How can we kid ourselves that our children can be close to G-d if they are not close to us? A child relies on their parent for mirroring back to them true love. If a parent is wounded and unable to see their kids in a loving way, the child disassociates from the parts of them that are not loved, and becomes fractured. He will go the rest of his childhood and adulthood missing the knowledge that he is loved, affecting every area in his life. John Bradshaw says: “We better find out the truth of our childhood, because the child will remember.” Alice Miller says that the truth of a child will live on in our bodies, even if we are shamed and manipulated... our souls never forget. And one day our bodies will show us what the truth is. Our inner child will always be trying to show us the truth.

John Bradshaw says “A child has developmental needs, which means they have to get their developmental needs met by someone.” I believe this is directly related to how adults cannot accept their full selves, to be connected to G-d. This is because they were not fully accepted by another human being, in childhood. They would try to get these needs met through other ways, such as getting admiration and respect from their peers... but until the truth is uncovered and why these needs are lacking, they will not understand their truth.

Video =John Bradshaw Homecoming Problem of the Winderful Inner Child.

He says that when we don’t know the truth of our childhood, we will feel unloved deep down and cause our own children to feel the same way, whether we are realizing it or not.

I have always felt empty inside, like there was a hole in me that could never be filled. That is why I overeats when I am stressed, because deep down I feel unloved due to my infant needs of dependency not being met. I never had anyone to depend on, my mother could not love me fully. I know I was a very docile baby, never crying. That was probably because I learned early on that I had no one to depend on. So I stopped believing that I could rely on others, as Bradshaw said.

She had her own wounds of not being loved, and was very reactive on me whenever I was angry. She would hit me a lot, with her slippers and hands. I felt unable to be myself with her, and therefore I feel as if I cannot be angry and be loved at the same time. I feel a restless uncertainty of what I can do, and the feeling that I can’t really accomplish anything at all.

We need a seeing witness, in order to heal our dependency needs and actually feel loved fully by another. I lack that, as the one guy who said he loved me and I believed it left me. He betrayed me, and said I was not good enough. I am thrown back into my toddler and baby years of feeling unworthy of love.
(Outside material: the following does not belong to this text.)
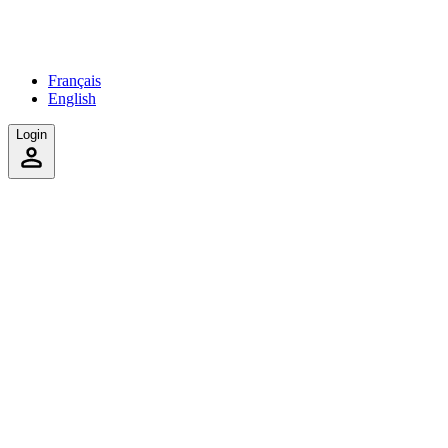
Français
English
Login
I can barely smile at my daughter, let alone play with her like she looks for me to do. I worry though that she feels that same invisibility with someone she loves and needs. I am excited about the idea that I can show her she’s loved, and I do that and experience healing as I go about it. I always tell her I love her, and I’m sorry. I am aware of the pain she goes through, even though I can’t always help it.

This is why I am so desperate and trying to get my needs met, of being loved for who I am. I am no longer living in repression for the majority, I am more aware of my inner wounded self. This is the only way to change. I need to reinforce it to my baby self that I am loved, and then I can change my painful toxic shame which tells me I am not. Therapists I went to made me feel to blame for my shame, telling me I just had to stop being childish and move on with my self. They were always working on my future steps, and it hurt me deeply because I knew that the past was missing and broken. Th way seemed to not want to get into the past, saying I was exaggerating it and not being real. I am glad I left that one therapist who did this to me, even though she was angry at me and told me it was wrong to leave therapy. I just couldn’t explain to her my inner feelings, I felt she wasn’t open to hearing it. So I left. I still felt guilty. Looking back, it was really brave and tough of me to do that. I never want to feel gaslighted again about what I feel inside, by someone I let into my life.